Changes in 4.3-0:

Dear all,

Version 4.3-0 of the randomForest package is now available on CRAN (in source; binaries will follow in due course). There are some interface changes and a few new features, as well as bug fixes. For those who had used previous versions, the important things to note are: 1. there's a namespace now, and 2. some functions have been renamed. The list of changes since 4.0-7 (last public release) is shown below.

As many changes were made to the package, it's very likely that new bugs have crept in. I'd very much appreciate bug reports or even patches!

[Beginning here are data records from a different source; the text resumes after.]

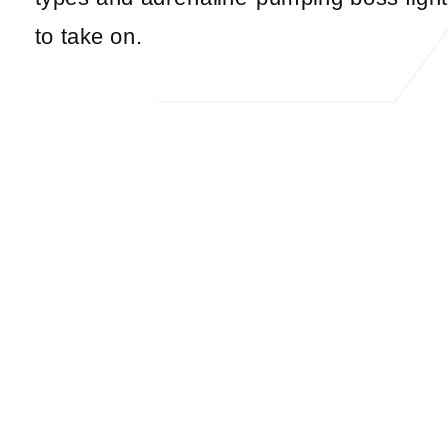
to take on.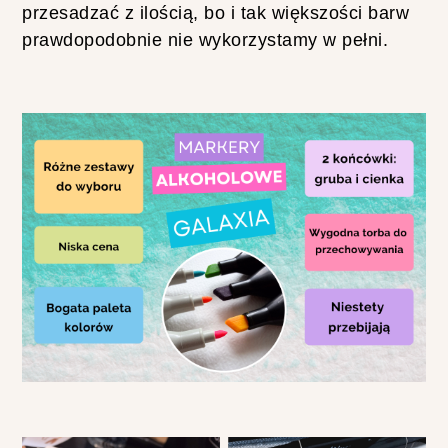
J
przesadzać z ilością, bo i tak większości barw
E
prawdopodobnie nie wykorzystamy w pełni.
S
I
E
N
N
E
B
R
A
N
S
O
L
E
T
K
I
Z
K
O
R
A
L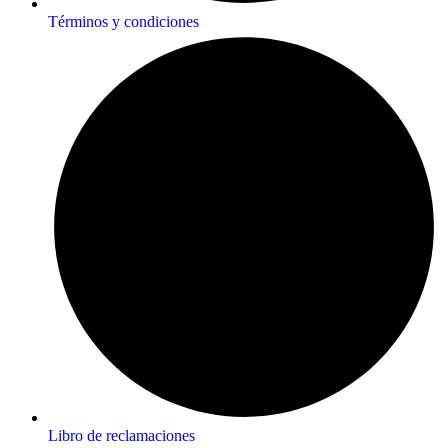
Términos y condiciones
Libro de reclamaciones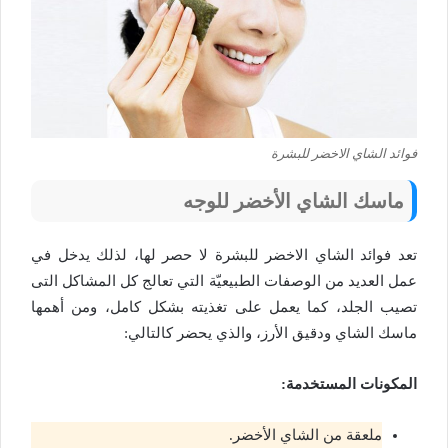
فوائد الشاي الاخضر للبشرة
ماسك الشاي الأخضر للوجه
تعد فوائد الشاي الاخضر للبشرة لا حصر لها، لذلك يدخل في
عمل العديد من الوصفات الطبيعيّة التي تعالج كل المشاكل التى
تصيب الجلد، كما يعمل على تغذيته بشكل كامل، ومن أهمها
ماسك الشاي ودقيق الأرز، والذي يحضر كالتالي:
المكونات المستخدمة:
ملعقة من الشاي الأخضر.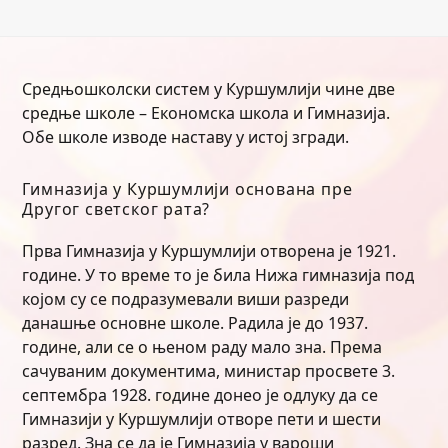
Средњошколски систем у Куршумлији чине две
средње школе – Економска школа и Гимназија.
Обе школе изводе наставу у истој згради.
Гимназија у Куршумлији основана пре
Другог светског рата?
Прва Гимназија у Куршумлији отворена је 1921.
године. У то време то је била Нижа гимназија под
којом су се подразумевали виши разреди
данашње основне школе. Радила је до 1937.
године, али се о њеном раду мало зна. Према
сачуваним документима, министар просвете 3.
септембра 1928. године донео је одлуку да се
Гимназији у Куршумлији отворе пети и шести
разред. Зна се да је Гимназија у вароши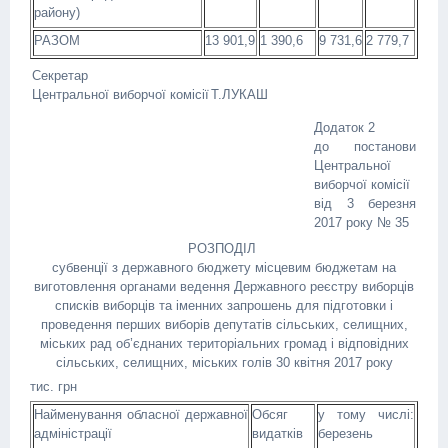
району)
РАЗОМ
13 901,9
1 390,6
9 731,6
2 779,7
Секретар
Центральної виборчої комісії
Т.ЛУКАШ
Додаток 2
до постанови
Центральної
виборчої комісії
від 3 березня
2017 року № 35
РОЗПОДІЛ
субвенції з державного бюджету місцевим бюджетам на
виготовлення органами ведення Державного реєстру виборців
списків виборців та іменних запрошень для підготовки і
проведення перших виборів депутатів сільських, селищних,
міських рад об’єднаних територіальних громад і відповідних
сільських, селищних, міських голів 30 квітня 2017 року
тис. грн
Найменування обласної державної
Обсяг
у тому числі:
адміністрації
видатків
березень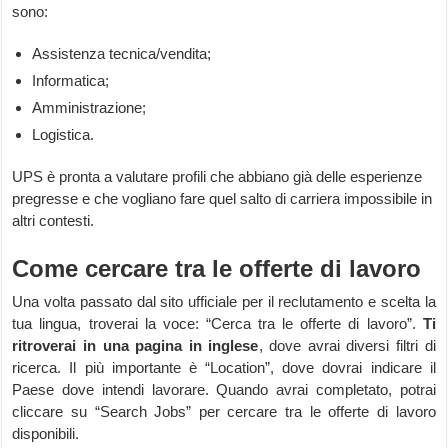
sono:
Assistenza tecnica/vendita;
Informatica;
Amministrazione;
Logistica.
UPS è pronta a valutare profili che abbiano già delle esperienze
pregresse e che vogliano fare quel salto di carriera impossibile in
altri contesti.
Come cercare tra le offerte di lavoro
Una volta passato dal sito ufficiale per il reclutamento e scelta la
tua lingua, troverai la voce: “Cerca tra le offerte di lavoro”.
Ti
ritroverai in una pagina in inglese
, dove avrai diversi filtri di
ricerca. Il più importante è “Location”, dove dovrai indicare il
Paese dove intendi lavorare. Quando avrai completato, potrai
cliccare su “Search Jobs” per cercare tra le offerte di lavoro
disponibili.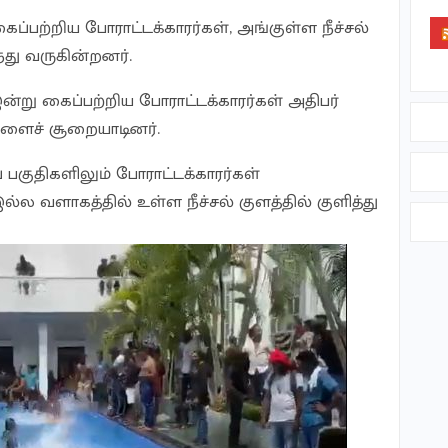
ற்றிய போராட்டக்காரர்கள், அங்குள்ள நீச்சல்
ந்து வருகின்றனர்.
ு கைப்பற்றிய போராட்டக்காரர்கள் அதிபர்
ளைச் சூறையாடினர்.
பகுதிகளிலும் போராட்டக்காரர்கள்
இல்ல வளாகத்தில் உள்ள நீச்சல் குளத்தில் குளித்து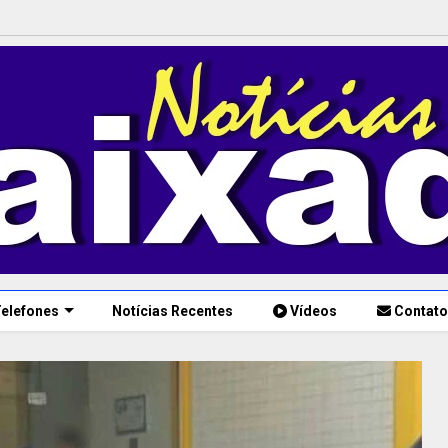
elefones
Notícias Recentes
Vídeos
Contato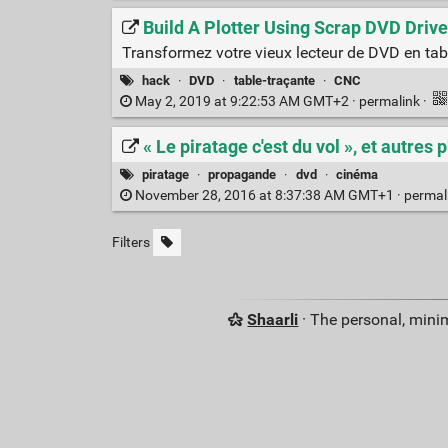
Build A Plotter Using Scrap DVD Driv
Transformez votre vieux lecteur de DVD en tab
hack
·
DVD
·
table-traçante
·
CNC
May 2, 2019 at 9:22:53 AM GMT+2 ·
permalink
·
« Le piratage c'est du vol », et autres 
piratage
·
propagande
·
dvd
·
cinéma
November 28, 2016 at 8:37:38 AM GMT+1 ·
permal
Filters
Shaarli
· The personal, minim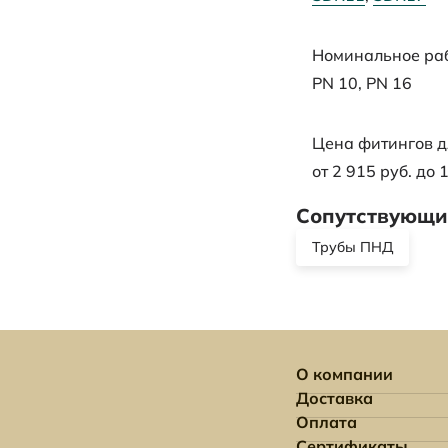
Номинальное раб
PN 10
,
PN 16
Цена фитингов д
от 2 915 руб. до 
Сопутствующие
Трубы ПНД
О компании
Доставка
Оплата
Сертификаты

The plan is still to add features to the package so that it matches the features in Breiman and Cutler's latest Fortran version. There is also plan to add some functions so that the package will work with Adele Cutler's Java visualization program (RAFT).

Best,

Andy

Changes in 4.3-0:

- Thanks to Adele Cutler, there's now casewise variable importance measures in classification. Similar feature is also added for regression. Use the new localImp option in randomForest().
- The `importance' component of randomForest object has been changed: The permutation-based measures are not divided by their `standard errors'. Instead, the `standard errors' are stored in the `importanceSD' component. One should use the importance() extractor function rather than something like rf.obj$importance for extracting the importance measures.
- The importance() extractor function has been updated: If the permutation-based measures are available, calling importance() with only a randomForest object returns the matrix of variable importance measures. There is the `scale' argument, which defaults to TRUE.
- In predict.randomForest, there is a new argument `nodes' (default to FALSE). For classification, if nodes=TRUE, the returned object has an attribute `nodes', which is an n by ntree matrix of terminal node indicators. This is ignored for regression.

Changes in 4.2-1:

- There is now a package name space. Only generics are exported.
- Some function names have been changed: partial.plot -> partialPlot var.imp.plot -> varImpPlot var.used -> varUsed
- There is a new option `replace' in randomForest() (default to TRUE) indicating whether the sampling of cases is with or without replacement.
- In randomForest(), the `sampsize' option now works for both classification and regression, and indicate the number of cases to be drawn to grow each tree. For classification, if sampsize is a vector of length the number of classes, then sampling is stratified by class.
- With the formula interface for randomForest(), the default na.action, na.fail, is effective. I.e., an error is given if there are NAs present in the data. If na.omit is desired, it must be given explicitly.
- For classification, the err.rate component of the randomForest object (and the corresponding one for test set) now is a ntree by (nclass + 1) matrix, the first column of which contains the overall error rate, and the remaining columns the class error rates. The running output now also prints class error rates. The plot method for randomForest will plot the class error rates as well.
- The predict() method now checks whether the variable names in newdata match those from the training data (if the randomForest object is not created from the formula interface).
- partialPlot() and varImpPlot() now have optional arguments xlab, ylab and main for more flexible labelling. Also, if a factor is given as the variable, a real bar plot is produced.
- partialPlot() will now remove rows with NAs from the data frame given.
- For regression, if proximity=FALSE, an n by n array of integers is erroneously allocated but not used (it's only used for proximity calculation, so not needed otherwise).
- Updated combine() to conform to the new randomForest object.
- na.roughfix() was not working correctly for matrices, which in turns causes problem in rfImpute().

Changes in 4.1-0:

- In randomForest(), if sampsize is given, the sampling is now done without replacement, in addition to stratified by class. Therefore sampsize can not be larger than the class frequencies.
- In classification randomForest, checks are added to avoid trees with only the root node.
- Fixed a bug in the Fortran code for classification that caused segfault on some system when encountering a tree with only root node.
- The help page for predict.randomForest() now states the fact that when newdata is not specified, the OOB predictions from the randomForest object is returned.
- plot.randomForest() and print.randomForest() were not checking for
existence of performance (err.rate or mse) on test data correctly.